Since that rough start, Santiago has reached base in 18 of the last 20 games. He is batting .297 (19 for 64) in those 20 games, and the stroke he showed this spring seems to be coming back.

"I'm trying to hit pitches that are lower in the zone, and waiting for good pitches to hit," the 25-year-old explained, trying not to give away too much information.

His improved production has helped the Rainiers on the scoreboard, as Santiago has scored 14 runs in the last 20 games.

So which Ramon Santiago will the Rainiers see this season? Last year, after a .377 batting average in spring training, Ramon struggled mightily, hitting .193 for the Rainiers and only .179 for the Mariners.
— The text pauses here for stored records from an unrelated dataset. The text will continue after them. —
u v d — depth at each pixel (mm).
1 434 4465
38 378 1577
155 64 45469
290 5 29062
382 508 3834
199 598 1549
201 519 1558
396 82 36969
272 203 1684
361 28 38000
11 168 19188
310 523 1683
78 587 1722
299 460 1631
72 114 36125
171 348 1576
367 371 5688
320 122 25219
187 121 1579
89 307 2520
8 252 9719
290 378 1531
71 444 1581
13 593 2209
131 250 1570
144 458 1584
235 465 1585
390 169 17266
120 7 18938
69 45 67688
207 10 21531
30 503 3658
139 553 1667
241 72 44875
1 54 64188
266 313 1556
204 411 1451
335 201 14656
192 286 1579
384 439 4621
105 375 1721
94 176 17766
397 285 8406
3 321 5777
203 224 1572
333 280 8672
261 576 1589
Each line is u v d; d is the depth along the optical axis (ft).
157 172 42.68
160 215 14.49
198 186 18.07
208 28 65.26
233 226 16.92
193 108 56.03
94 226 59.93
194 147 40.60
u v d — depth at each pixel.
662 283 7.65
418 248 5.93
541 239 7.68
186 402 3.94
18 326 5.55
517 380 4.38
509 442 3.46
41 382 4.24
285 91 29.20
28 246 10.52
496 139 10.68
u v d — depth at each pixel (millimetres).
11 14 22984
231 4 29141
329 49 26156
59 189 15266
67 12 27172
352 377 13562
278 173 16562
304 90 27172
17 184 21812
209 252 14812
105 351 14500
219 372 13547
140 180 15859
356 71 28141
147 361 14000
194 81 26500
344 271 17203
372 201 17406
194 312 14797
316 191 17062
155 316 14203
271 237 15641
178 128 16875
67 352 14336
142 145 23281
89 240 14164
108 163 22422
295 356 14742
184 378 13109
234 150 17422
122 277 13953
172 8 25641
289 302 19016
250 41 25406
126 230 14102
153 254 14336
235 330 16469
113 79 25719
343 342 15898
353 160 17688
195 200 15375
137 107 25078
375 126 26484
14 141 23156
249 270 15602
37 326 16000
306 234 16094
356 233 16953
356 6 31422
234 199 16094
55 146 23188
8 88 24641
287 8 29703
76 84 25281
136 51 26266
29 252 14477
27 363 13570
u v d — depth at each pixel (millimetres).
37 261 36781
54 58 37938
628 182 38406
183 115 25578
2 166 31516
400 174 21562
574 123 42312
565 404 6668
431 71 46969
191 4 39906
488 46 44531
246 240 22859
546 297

He has yet to show a consistent level of success hitting the baseball.

So why does Santiago hit so well in spring training compared to the regular season?

"I concentrate just as hard, and I use the same approach at the plate… I don't know, maybe I just hit better over there," the former Tiger offered, with a shrug.

Before coming to the Mariners organization in the Carlos Guillen trade, Santiago played regularly for the Detroit Tigers, leading the AL in sacrifice bunts in 2003. He was called up four times last year to play infield for the Mariners, but hit very poorly.

When talking about what he feels he needs to do to return to the Mariners, Ramon was very candid about his approach.

"I try to work hard and play good defense and try to get my average up, work on my hitting," Santiago said. "They say you never know what's going to happen," he added, perhaps alluding to injuries to shortstops Pokey Reese and Jose Lopez, shortstops ahead of Santiago on the M's depth chart.

Even if his recent success with the bat does not last, Ramon Santiago is a valuable asset to the Rainiers. He plays great defense at second and shortstop, his work ethic is apparent on the field and he hustles on every play. A consummate team player, Santiago puts the team first when he talks about his goals for the year.

"My goals are to come to the park every day and do the best I can to help my teammates," he said.